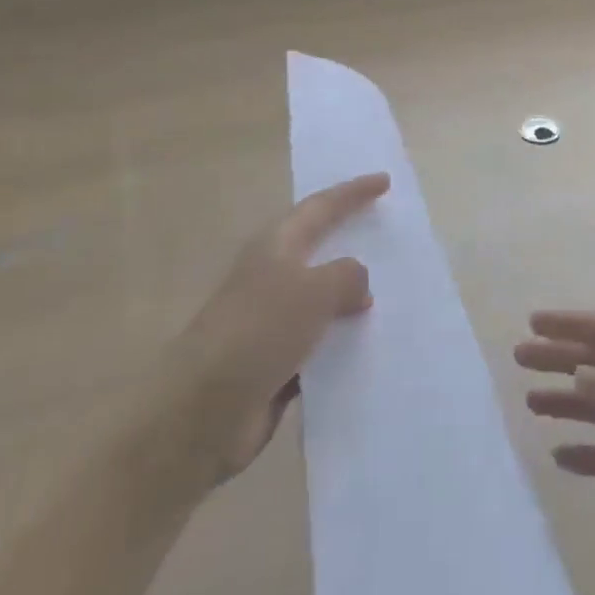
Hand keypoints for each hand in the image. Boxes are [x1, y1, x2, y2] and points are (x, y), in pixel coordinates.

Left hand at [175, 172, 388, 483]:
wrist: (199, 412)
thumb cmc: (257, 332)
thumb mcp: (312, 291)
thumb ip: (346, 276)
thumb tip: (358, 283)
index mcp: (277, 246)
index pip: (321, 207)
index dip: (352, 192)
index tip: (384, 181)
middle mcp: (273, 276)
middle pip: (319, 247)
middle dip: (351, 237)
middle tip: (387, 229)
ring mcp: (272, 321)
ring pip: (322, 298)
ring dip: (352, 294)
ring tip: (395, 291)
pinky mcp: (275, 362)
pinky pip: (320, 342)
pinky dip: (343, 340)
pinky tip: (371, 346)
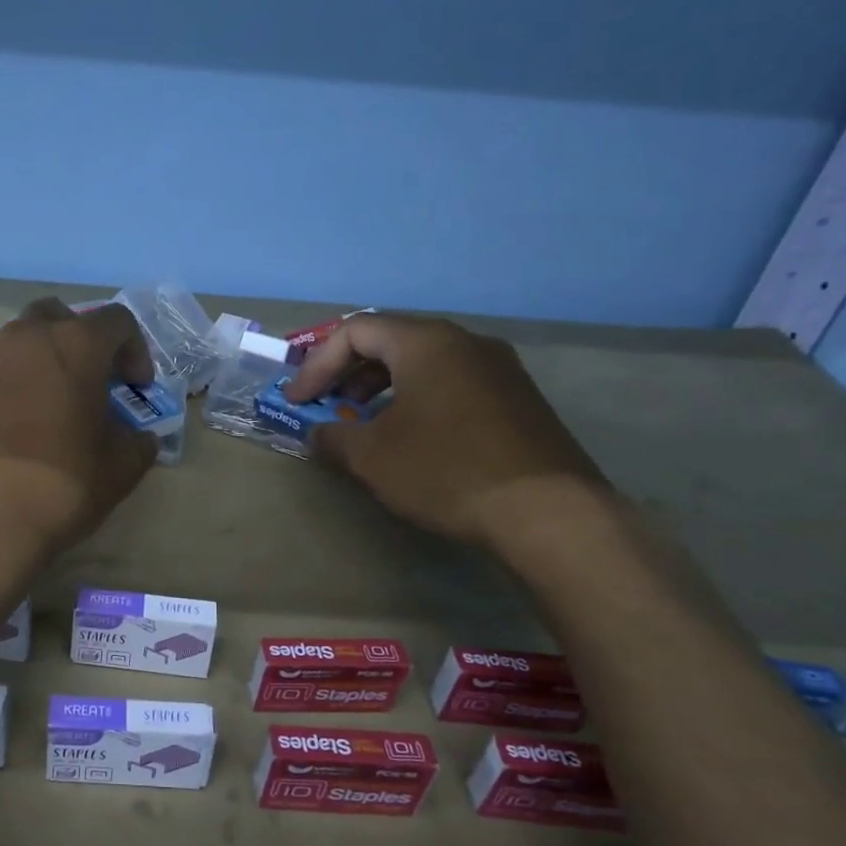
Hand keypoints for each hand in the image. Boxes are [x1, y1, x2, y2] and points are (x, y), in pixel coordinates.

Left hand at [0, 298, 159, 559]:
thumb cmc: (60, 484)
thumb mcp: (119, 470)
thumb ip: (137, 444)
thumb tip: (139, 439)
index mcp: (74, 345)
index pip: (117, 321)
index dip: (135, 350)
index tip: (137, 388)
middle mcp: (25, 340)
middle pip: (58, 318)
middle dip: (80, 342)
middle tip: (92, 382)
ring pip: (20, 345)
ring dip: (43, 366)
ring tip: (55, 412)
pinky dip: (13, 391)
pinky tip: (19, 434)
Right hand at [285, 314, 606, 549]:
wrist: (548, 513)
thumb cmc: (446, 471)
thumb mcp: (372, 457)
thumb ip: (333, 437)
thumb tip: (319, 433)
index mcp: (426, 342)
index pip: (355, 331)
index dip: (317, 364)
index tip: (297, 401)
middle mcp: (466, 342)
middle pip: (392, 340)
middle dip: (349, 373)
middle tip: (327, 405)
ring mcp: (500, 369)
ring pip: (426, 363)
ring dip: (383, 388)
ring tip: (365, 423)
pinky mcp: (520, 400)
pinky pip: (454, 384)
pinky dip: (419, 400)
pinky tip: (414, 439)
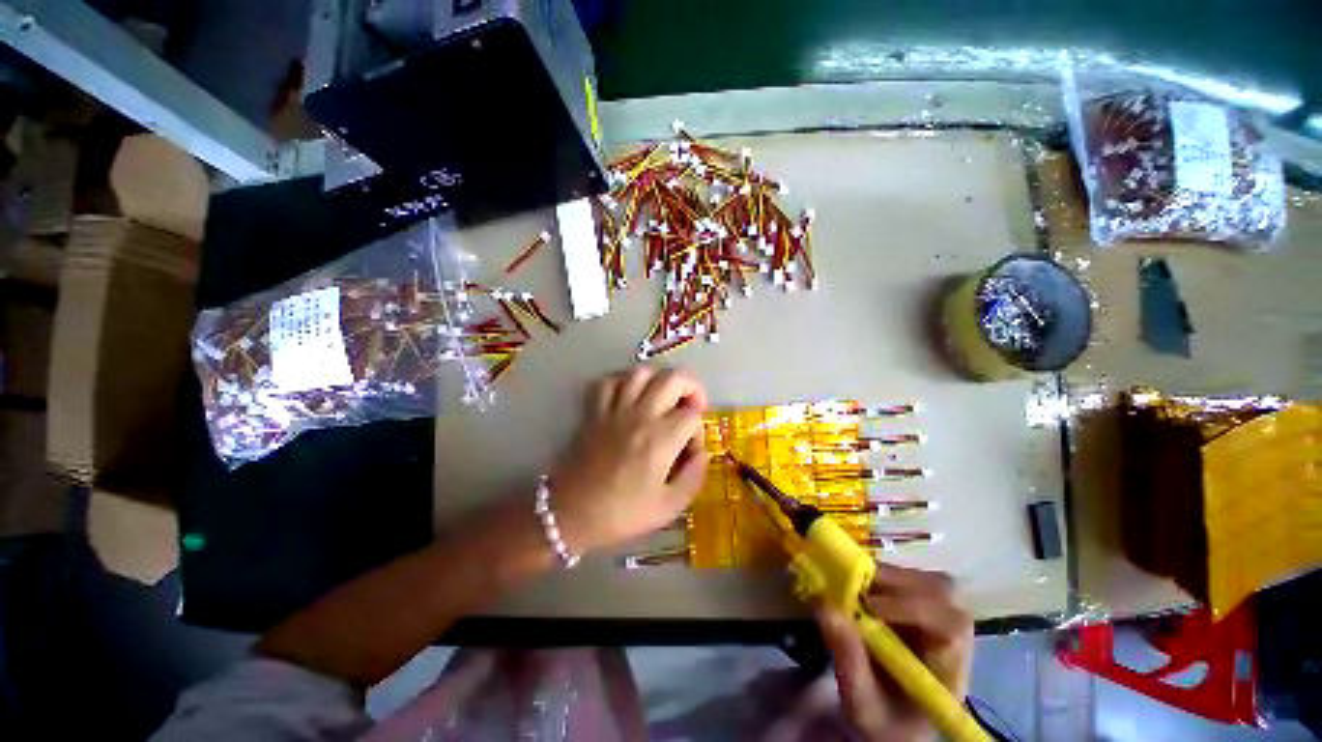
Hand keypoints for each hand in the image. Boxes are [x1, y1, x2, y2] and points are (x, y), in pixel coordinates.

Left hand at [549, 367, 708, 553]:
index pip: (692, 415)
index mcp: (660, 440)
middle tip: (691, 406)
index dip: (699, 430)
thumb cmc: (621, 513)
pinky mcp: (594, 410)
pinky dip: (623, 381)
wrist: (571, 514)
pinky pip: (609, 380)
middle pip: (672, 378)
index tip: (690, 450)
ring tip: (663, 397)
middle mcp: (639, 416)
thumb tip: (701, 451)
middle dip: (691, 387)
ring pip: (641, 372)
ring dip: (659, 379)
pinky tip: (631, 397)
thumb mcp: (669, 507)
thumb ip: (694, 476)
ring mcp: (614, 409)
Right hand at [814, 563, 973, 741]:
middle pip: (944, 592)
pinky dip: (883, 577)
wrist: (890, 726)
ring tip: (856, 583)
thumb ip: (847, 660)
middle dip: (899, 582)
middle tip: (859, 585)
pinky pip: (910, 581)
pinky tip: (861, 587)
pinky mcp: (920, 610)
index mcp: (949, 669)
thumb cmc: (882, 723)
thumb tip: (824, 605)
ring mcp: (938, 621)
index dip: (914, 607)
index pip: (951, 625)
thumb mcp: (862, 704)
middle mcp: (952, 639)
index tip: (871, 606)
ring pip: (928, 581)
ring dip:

______________________________

Starting with the line that holds "thumb tip: (319, 433)" and ending with the line that holds "pinky tip: (414, 439)", retype every line in the data above exactly, and nothing else.

thumb tip: (319, 433)
index mcp: (426, 342)
index pip: (355, 331)
index dip: (317, 364)
index tip: (297, 401)
middle mcp: (466, 342)
middle pip: (392, 340)
middle dip: (349, 373)
middle tip: (327, 405)
ring mcp: (500, 369)
ring pip: (426, 363)
ring dip: (383, 388)
ring tip: (365, 423)
pinky mcp: (520, 400)
pinky pip: (454, 384)
pinky dip: (419, 400)
pinky tip: (414, 439)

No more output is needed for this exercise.